O fato de que existe um chefe de subgrupo que alimenta seus seguidores é, segundo Costa, a origem da vida social kanamari. Num mesmo subgrupo todos se dirão parentes, da mesma maneira que fora dos seus limites está a região do parentesco de onde provêm os afins, que os Kanamari caracterizam como “parentes distantes”. Para além deste limite estão os não parentes, outros povos indígenas e evidentemente também os brancos (embora na narrativa kanamari o prmeiro branco apareça como tawari). É interessante notar que a própria divisão do tempo histórico segundo os Kanamari (capítulo quatro) descreve um movimento de dispersão destes subgrupos (inclusive com o abandono das roças por causa do trabalho nos seringais) e sua posterior reorganização em torno da Funai.

O convívio diário entre corresidentes orientado pela comensalidade (e pelo “conhecer a terra”, pelo “amor”) se faz possível somente graças ao processo contingente de magnificação da pessoa do chefe. Ao chefe da aldeia (ou do subgrupo) cabe o estabelecimento de uma roça principal, por meio da qual distribui alimentos e também faz o compartilhamento da carne de caça. O chefe tem muitas vezes os meios místicos de reprodução e de garantia da fertilidade em função do ritual do jaguar. Em tais rituais, descritos com maior ênfase no quinto capítulo da obra, o “cantor-jaguar” é warah do jaguar mítico, ou seja, o jaguar originário, dono do mundo nos primórdios dos tempos. O canto é uma narrativa mítica na qual um kanamari do presente produz enunciados míticos como se ele fosse um jaguar no passado. Esta atividade ritual implica uma relação com o jaguar que tem por finalidade assegurar a reprodução dos próprios Kanamari já que os jaguares são responsáveis por familiarizar animais e revigorar a fertilidade da floresta (e do mundo em última instância).

* Registros extraídos *
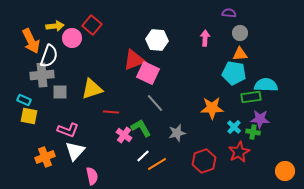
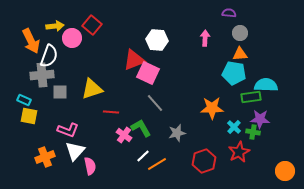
pink semicircle: moved 2 px left, 10 px up
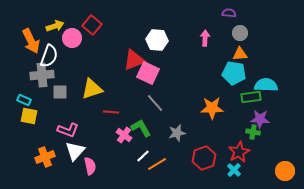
yellow arrow: rotated 12 degrees counterclockwise
cyan cross: moved 43 px down
red hexagon: moved 3 px up
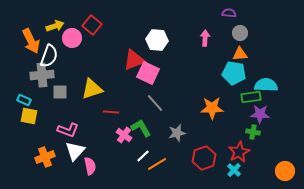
purple star: moved 5 px up
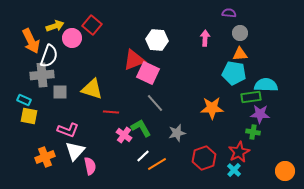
yellow triangle: rotated 35 degrees clockwise
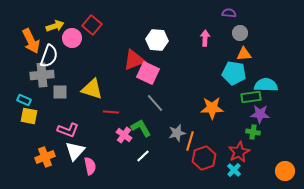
orange triangle: moved 4 px right
orange line: moved 33 px right, 23 px up; rotated 42 degrees counterclockwise
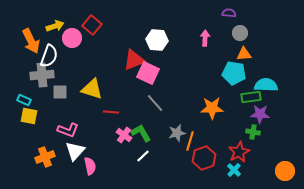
green L-shape: moved 5 px down
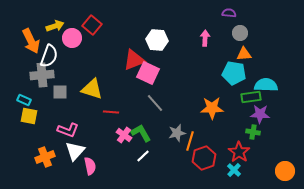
red star: rotated 10 degrees counterclockwise
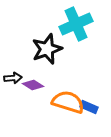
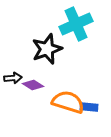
blue rectangle: rotated 18 degrees counterclockwise
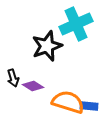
black star: moved 3 px up
black arrow: rotated 78 degrees clockwise
purple diamond: moved 1 px down
blue rectangle: moved 1 px up
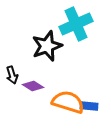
black arrow: moved 1 px left, 3 px up
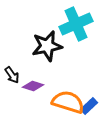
black star: rotated 8 degrees clockwise
black arrow: rotated 18 degrees counterclockwise
purple diamond: rotated 15 degrees counterclockwise
blue rectangle: rotated 48 degrees counterclockwise
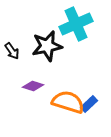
black arrow: moved 24 px up
blue rectangle: moved 2 px up
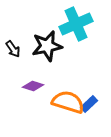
black arrow: moved 1 px right, 2 px up
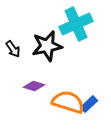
purple diamond: moved 1 px right
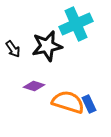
blue rectangle: rotated 72 degrees counterclockwise
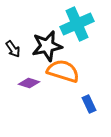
cyan cross: moved 1 px right
purple diamond: moved 5 px left, 3 px up
orange semicircle: moved 5 px left, 31 px up
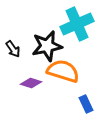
purple diamond: moved 2 px right
blue rectangle: moved 3 px left
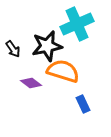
purple diamond: rotated 20 degrees clockwise
blue rectangle: moved 3 px left
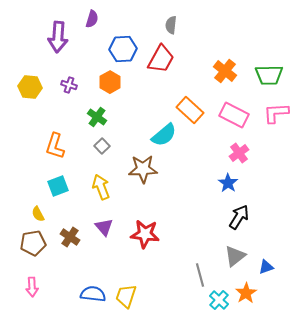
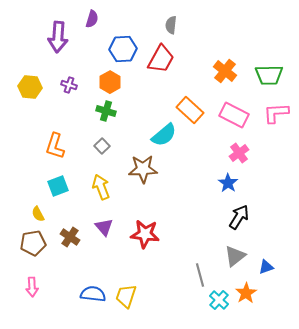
green cross: moved 9 px right, 6 px up; rotated 18 degrees counterclockwise
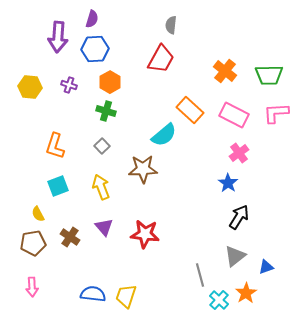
blue hexagon: moved 28 px left
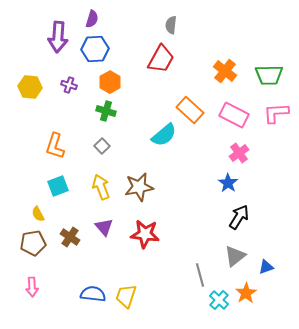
brown star: moved 4 px left, 18 px down; rotated 8 degrees counterclockwise
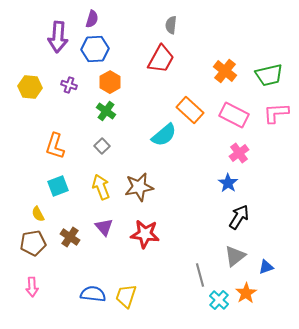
green trapezoid: rotated 12 degrees counterclockwise
green cross: rotated 18 degrees clockwise
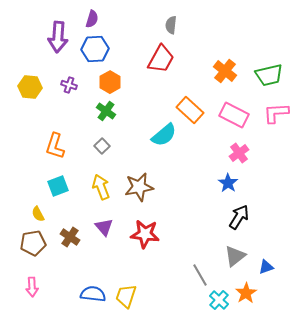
gray line: rotated 15 degrees counterclockwise
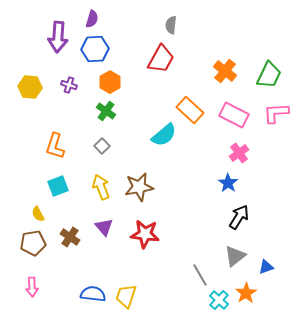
green trapezoid: rotated 52 degrees counterclockwise
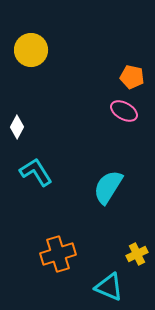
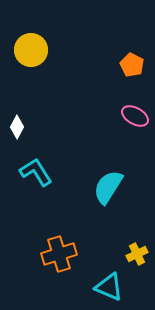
orange pentagon: moved 12 px up; rotated 15 degrees clockwise
pink ellipse: moved 11 px right, 5 px down
orange cross: moved 1 px right
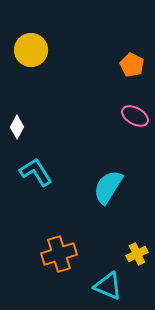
cyan triangle: moved 1 px left, 1 px up
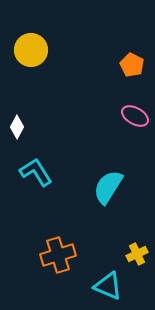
orange cross: moved 1 px left, 1 px down
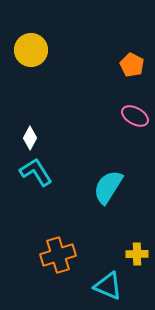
white diamond: moved 13 px right, 11 px down
yellow cross: rotated 25 degrees clockwise
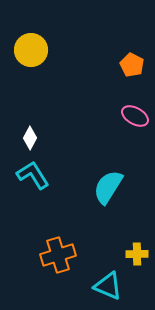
cyan L-shape: moved 3 px left, 3 px down
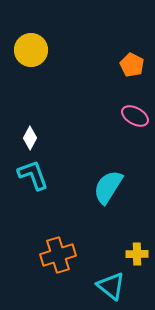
cyan L-shape: rotated 12 degrees clockwise
cyan triangle: moved 3 px right; rotated 16 degrees clockwise
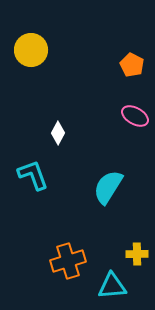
white diamond: moved 28 px right, 5 px up
orange cross: moved 10 px right, 6 px down
cyan triangle: moved 1 px right; rotated 44 degrees counterclockwise
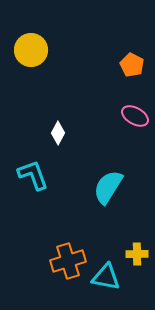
cyan triangle: moved 6 px left, 9 px up; rotated 16 degrees clockwise
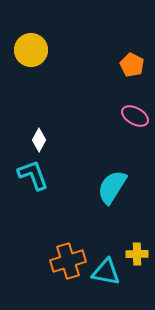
white diamond: moved 19 px left, 7 px down
cyan semicircle: moved 4 px right
cyan triangle: moved 5 px up
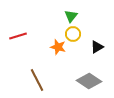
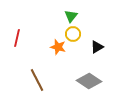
red line: moved 1 px left, 2 px down; rotated 60 degrees counterclockwise
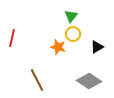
red line: moved 5 px left
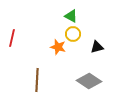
green triangle: rotated 40 degrees counterclockwise
black triangle: rotated 16 degrees clockwise
brown line: rotated 30 degrees clockwise
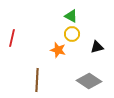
yellow circle: moved 1 px left
orange star: moved 3 px down
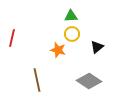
green triangle: rotated 32 degrees counterclockwise
black triangle: rotated 24 degrees counterclockwise
brown line: rotated 15 degrees counterclockwise
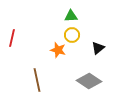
yellow circle: moved 1 px down
black triangle: moved 1 px right, 1 px down
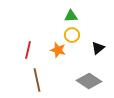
red line: moved 16 px right, 12 px down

* Tarefa 1 *
Atualize, por favor, o texto sobre os Kanamari entre "O fato de que" e "torno da Funai.", inclusive, reproduzindo essa parte com "seringais" substituído por "castanhais".
* Tarefa 2 *
Prossiga o texto sobre os Kanamari a partir da última frase apresentada.
Os registros não têm papel algum aqui.

* Resposta esperada 1 *
O fato de que existe um chefe de subgrupo que alimenta seus seguidores é, segundo Costa, a origem da vida social kanamari. Num mesmo subgrupo todos se dirão parentes, da mesma maneira que fora dos seus limites está a região do parentesco de onde provêm os afins, que os Kanamari caracterizam como “parentes distantes”. Para além deste limite estão os não parentes, outros povos indígenas e evidentemente também os brancos (embora na narrativa kanamari o prmeiro branco apareça como tawari). É interessante notar que a própria divisão do tempo histórico segundo os Kanamari (capítulo quatro) descreve um movimento de dispersão destes subgrupos (inclusive com o abandono das roças por causa do trabalho nos castanhais) e sua posterior reorganização em torno da Funai.

* Resposta esperada 2 *
Para concluir, uma palavra sobre a pecuária kanamari e sobre o porquê de ela aparecer como tão reveladora no livro. Embora os Kanamari criem gado, galinhas e porcos, eles não comem estes animais, pois não os consideram alimentos. Ao mesmo tempo, não se é “corpo-dono” destes animais como acontece com os animais de estimação usuais trazidos da floresta. A resposta para estas duas questões está no fato de que os brancos é que são os verdadeiros donos de tais animais. E tal qual os ogros da floresta que alimentam pessoas kanamari para comê-las, os brancos alimentam os animais que comem, o que leva os Kanamari a pensar nos brancos como canibais. Ou seja, ao comerem aqueles que alimentam, os brancos apresentam claramente uma indistinção entre predação e parentesco, evidentemente horrível para os Kanamari, que justamente alimentam para criar parentesco inibindo a predação, como vimos.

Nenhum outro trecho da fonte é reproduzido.